I believe the reason for this is that no gamma correction is done.
Test it with
ftview 20 /usr/share/fonts/truetype/DejaVuSans.ttf
On my 10.3 system, where I've rebuilt the FreeType packages to enable hinting,
You mean subpixel hinting. Normal hinting and byte code hinting is always enabled in our freetype2 packages anyway. By the way, you don’t need to recompile your freetype2 packages yourself to get subpixel hinting enabled, just search for freetype2 here http://software.opensuse.org/search and use the packages from the M17N repository, for example: http://download.opensuse.org/repositories/M17N/openSUSE_11.0/i586/freetype2-... These have subpixel hinting enabled.
I cannot replicate the symptoms you describe. I don't have 11.0 installed anywhere to compare.
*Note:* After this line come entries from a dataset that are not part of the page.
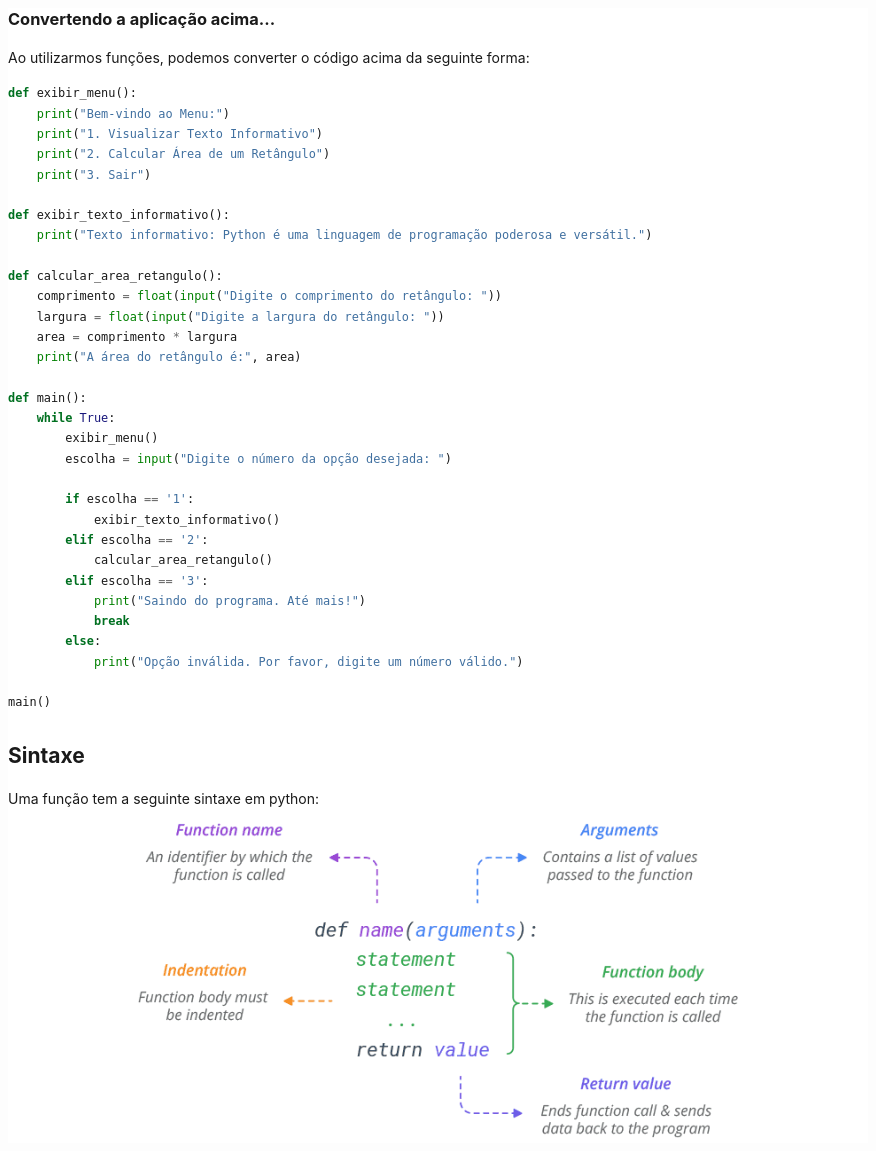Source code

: ### Convertendo a aplicação acima...

Ao utilizarmos funções, podemos converter o código acima da seguinte forma:

```python
def exibir_menu():
    print("Bem-vindo ao Menu:")
    print("1. Visualizar Texto Informativo")
    print("2. Calcular Área de um Retângulo")
    print("3. Sair")

def exibir_texto_informativo():
    print("Texto informativo: Python é uma linguagem de programação poderosa e versátil.")

def calcular_area_retangulo():
    comprimento = float(input("Digite o comprimento do retângulo: "))
    largura = float(input("Digite a largura do retângulo: "))
    area = comprimento * largura
    print("A área do retângulo é:", area)

def main():
    while True:
        exibir_menu()
        escolha = input("Digite o número da opção desejada: ")
        
        if escolha == '1':
            exibir_texto_informativo()
        elif escolha == '2':
            calcular_area_retangulo()
        elif escolha == '3':
            print("Saindo do programa. Até mais!")
            break
        else:
            print("Opção inválida. Por favor, digite um número válido.")

main()
```

## Sintaxe

Uma função tem a seguinte sintaxe em python:

<p align="center">
  <img src="function_syntax.webp" width="600"/>
</p>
It is the same on 10.3 and 11.0.
I am also dubious about this tool. When it says hinting is active, the font (DejaVuSans, i.e.) looks like a naively rendered bitmap with stair-stepping quite obvious.
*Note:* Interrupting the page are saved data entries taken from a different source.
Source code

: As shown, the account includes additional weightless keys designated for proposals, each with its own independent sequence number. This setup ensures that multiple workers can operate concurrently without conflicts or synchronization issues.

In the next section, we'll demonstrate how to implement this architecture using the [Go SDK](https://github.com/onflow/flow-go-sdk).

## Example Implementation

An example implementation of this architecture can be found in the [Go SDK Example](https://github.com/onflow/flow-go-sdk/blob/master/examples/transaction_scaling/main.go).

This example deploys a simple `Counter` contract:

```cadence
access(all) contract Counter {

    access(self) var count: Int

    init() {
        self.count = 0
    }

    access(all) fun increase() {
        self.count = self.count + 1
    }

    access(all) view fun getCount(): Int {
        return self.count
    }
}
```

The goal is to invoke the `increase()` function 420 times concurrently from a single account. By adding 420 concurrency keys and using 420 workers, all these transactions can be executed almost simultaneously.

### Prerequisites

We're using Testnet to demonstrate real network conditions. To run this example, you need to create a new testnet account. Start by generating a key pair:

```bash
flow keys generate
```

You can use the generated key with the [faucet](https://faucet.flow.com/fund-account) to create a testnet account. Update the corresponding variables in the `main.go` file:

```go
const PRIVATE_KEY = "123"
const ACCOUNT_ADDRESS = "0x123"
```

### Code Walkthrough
Maybe you have anti-aliasing switched off? Look at the help you get with F1. a : toggle anti-aliasing f : toggle forced autohinting (byte code interpreter is not used if autohinting is forced) h : toggle outline hinting (here you can switch off hinting completely) L : cycle through LCD modes You need the last option, ‘L’ to switch on subpixel (i.e. coloured) hinting. This will only work if you have a freetype2 package installed which has subpixel hinting enabled, for example the one from my M17N repository which I mentioned above.
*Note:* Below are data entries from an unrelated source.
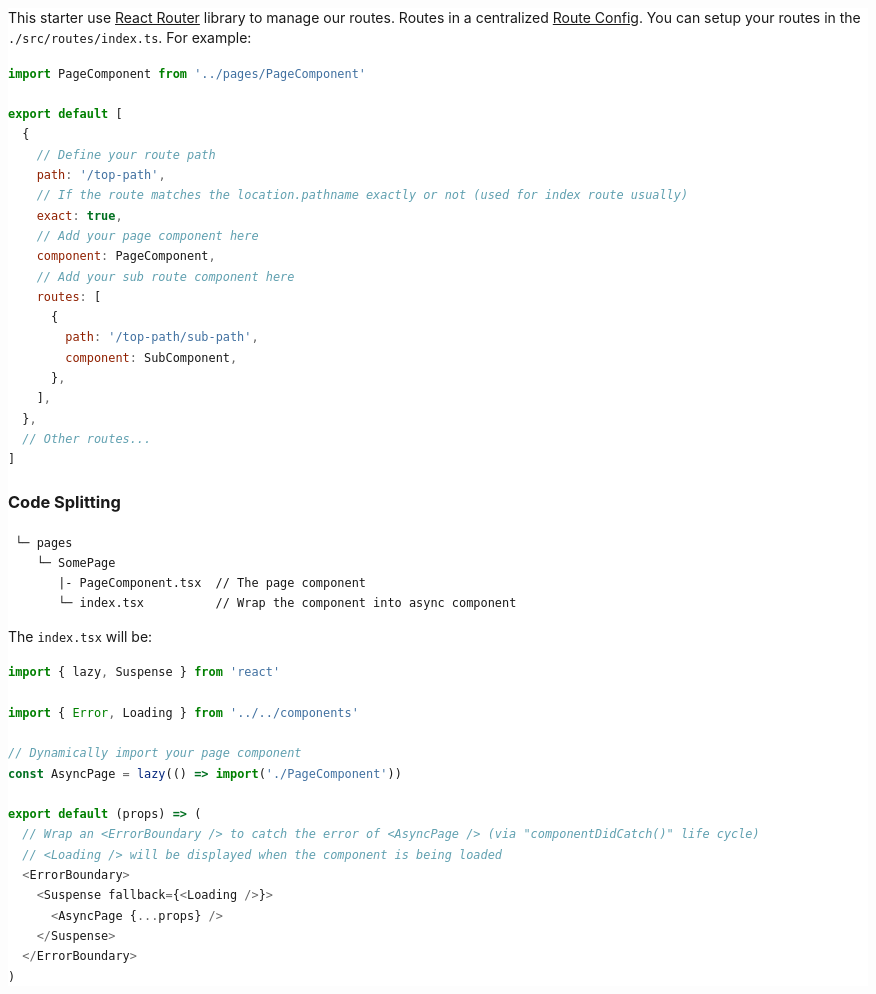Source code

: This starter use [React Router](https://reacttraining.com/react-router) library to manage our routes. Routes in a centralized [Route Config](https://reacttraining.com/react-router/web/example/route-config). You can setup your routes in the `./src/routes/index.ts`. For example:

```js
import PageComponent from '../pages/PageComponent'

export default [
  {
    // Define your route path
    path: '/top-path',
    // If the route matches the location.pathname exactly or not (used for index route usually)
    exact: true,
    // Add your page component here
    component: PageComponent,
    // Add your sub route component here
    routes: [
      {
        path: '/top-path/sub-path',
        component: SubComponent,
      },
    ],
  },
  // Other routes...
]
```

### Code Splitting

```
 └─ pages
    └─ SomePage
       |- PageComponent.tsx  // The page component
       └─ index.tsx          // Wrap the component into async component
```

The `index.tsx` will be:

```js
import { lazy, Suspense } from 'react'

import { Error, Loading } from '../../components'

// Dynamically import your page component
const AsyncPage = lazy(() => import('./PageComponent'))

export default (props) => (
  // Wrap an <ErrorBoundary /> to catch the error of <AsyncPage /> (via "componentDidCatch()" life cycle)
  // <Loading /> will be displayed when the component is being loaded
  <ErrorBoundary>
    <Suspense fallback={<Loading />}>
      <AsyncPage {...props} />
    </Suspense>
  </ErrorBoundary>
)
```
When it says hinting is off, I see smoothing. Changing the gamma likewise does not produce any color fringing.
Changing the gamma will only have an influence on the colour fringing if you have already switched on the colour fringes using ‘L’. Then, changing the gamma will have an influence of the exact colour shades used. With gamma = 1.0, the colour shades are extremely obvious and disturbing (that’s because they are not calculated correctly, gamma correction should be done!). With gamma = 2.1, the colour shades are still there but the colours have changed and it looks much better. A comparison with the coloured rendering of Windows Vista or Windows XP then shows that with gamma = 2.1 it almost looks the same but with gamma = 1.0 there is a huge difference in the colour shades used.
The default view (the way the application starts up from the command you gave) is attached.
But under no combination of the 'a' and the 'h' toggles do I see color fringing of any sort or degree.
You need the ‘L’ key to produce the colour fringes!
(And of course a freetype2 package with subpixel hinting enabled).